In New Zealand, the real interest rate is effectively a negative -0.70%, meaning that inflation is running at 1.70%.
The Reserve Bank of New Zealand is moving towards a looser monetary policy. Probably by the cutting rates, analysts forecast that the RBNZ will be forced to loosen monetary policy later in 2020.
We have the information to build a spreadsheet that will help us determine the verdict for each currency. There is not a single factor that can automatically determine a currency’s fundamental weakness or strength.
We are in the environment of a generally loose monetary policy and low-interest rates. It means that almost all the currencies are relatively weak. One statistic which shows this is that there is not a single currency that genuinely gives a positive yield. Every single coin is subject to an inflation rate which is equal or higher than its interest rate.
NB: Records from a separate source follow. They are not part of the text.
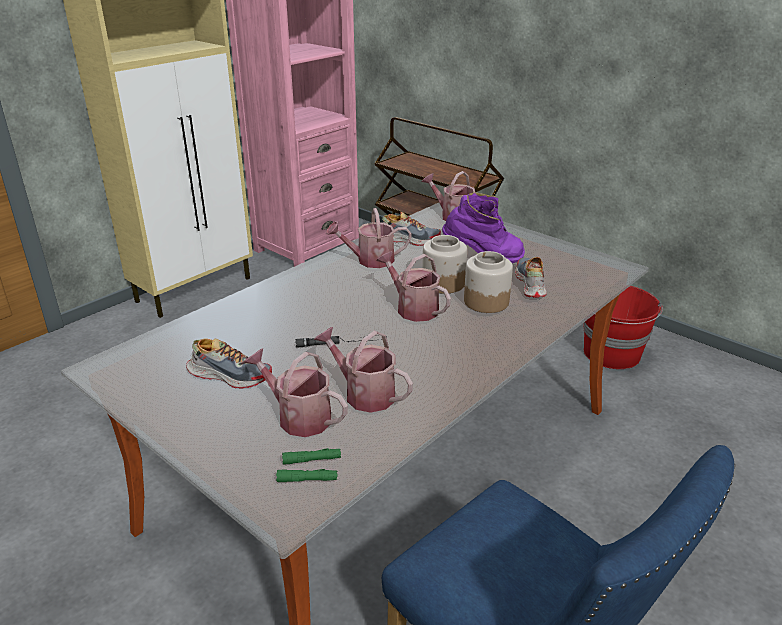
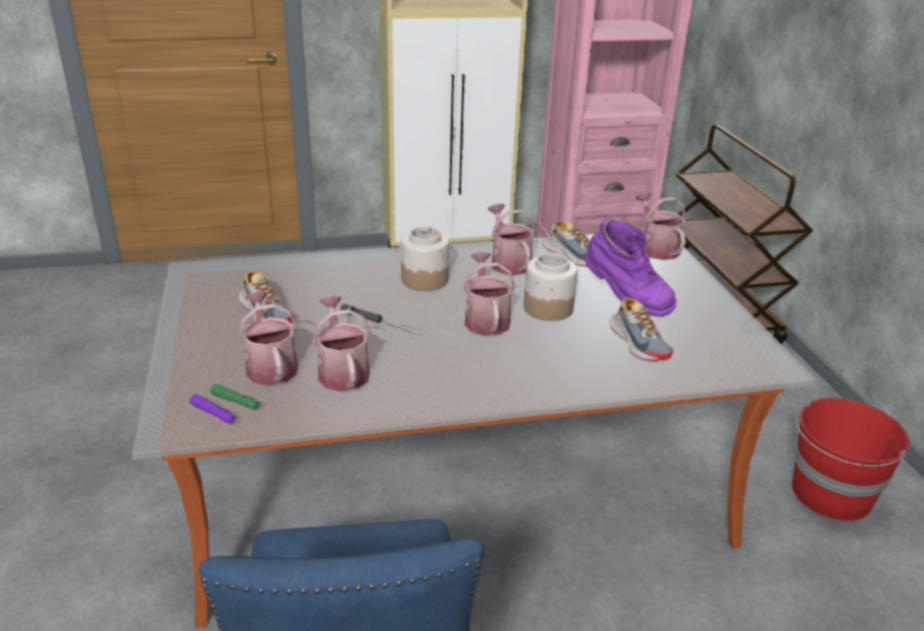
camera: 35 degrees right, 0 degrees up
(307, 479) = (213, 413): green flashlight -> purple flashlight
(370, 260) = (508, 262): watering can -> watering can turned 45 degrees clockwise
(486, 301) = (565, 341): jar -> jar (425, 279)
(530, 284) = (638, 342): shoe -> shoe turned 120 degrees clockwise

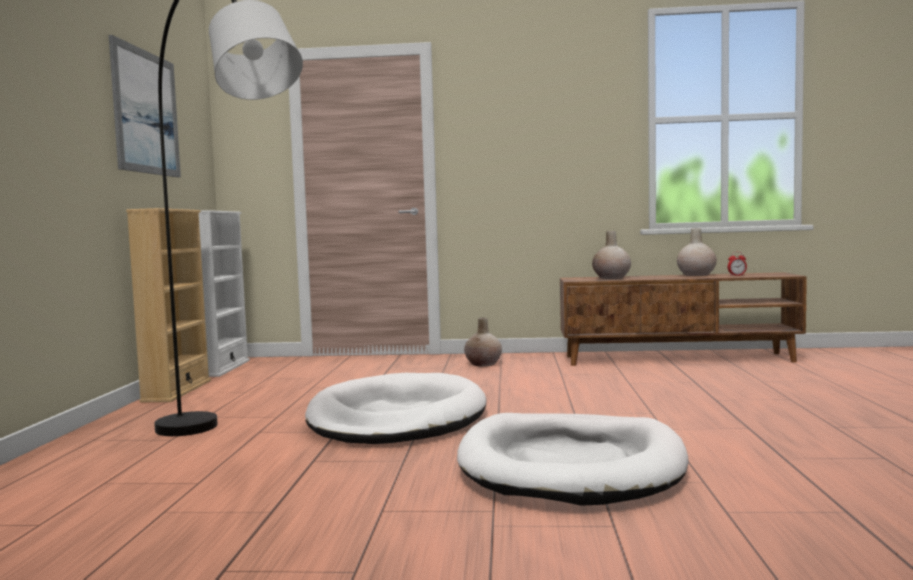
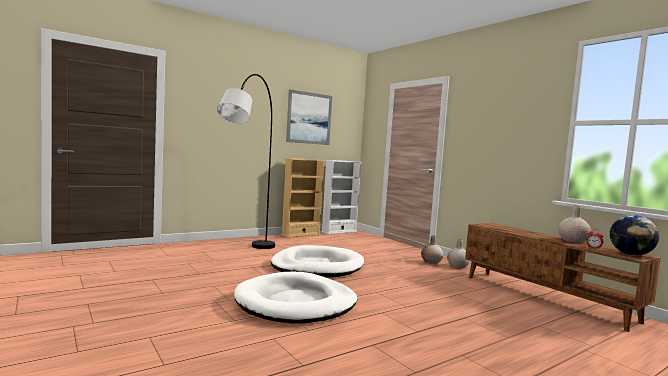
camera: 50 degrees right, 0 degrees up
(611, 278) = (508, 229): beige vase -> beige vase (457, 266)
(773, 274) = (631, 254): none -> globe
One of the two major fundamental factors is a currency’s yield. This explains why the Canadian and U.S. dollars are substantial. The fact that the rates of economic growth in both countries are reliable reinforces this fact. The second major factor is the attitude of central banks and the policy. In Canada and U.S.A, there are two central banks that have more recently tightened its monetary policy, or at least it initially refused to loosen monetary policy, but then loosened it. The United States Dollar has had stronger fundamentals than the Dollar of Canada. This is because US economic growth is expected to barely decrease from its current level of health. The Canadian GDP will most probably fall sharply. Nevertheless, there are signs that this fall is not going to be as strong as it had been expected.
On the contrary, Japanese currency signifies the weakest fundamentals. These include a relatively low economic growth, negative rates, and seriously negative yield.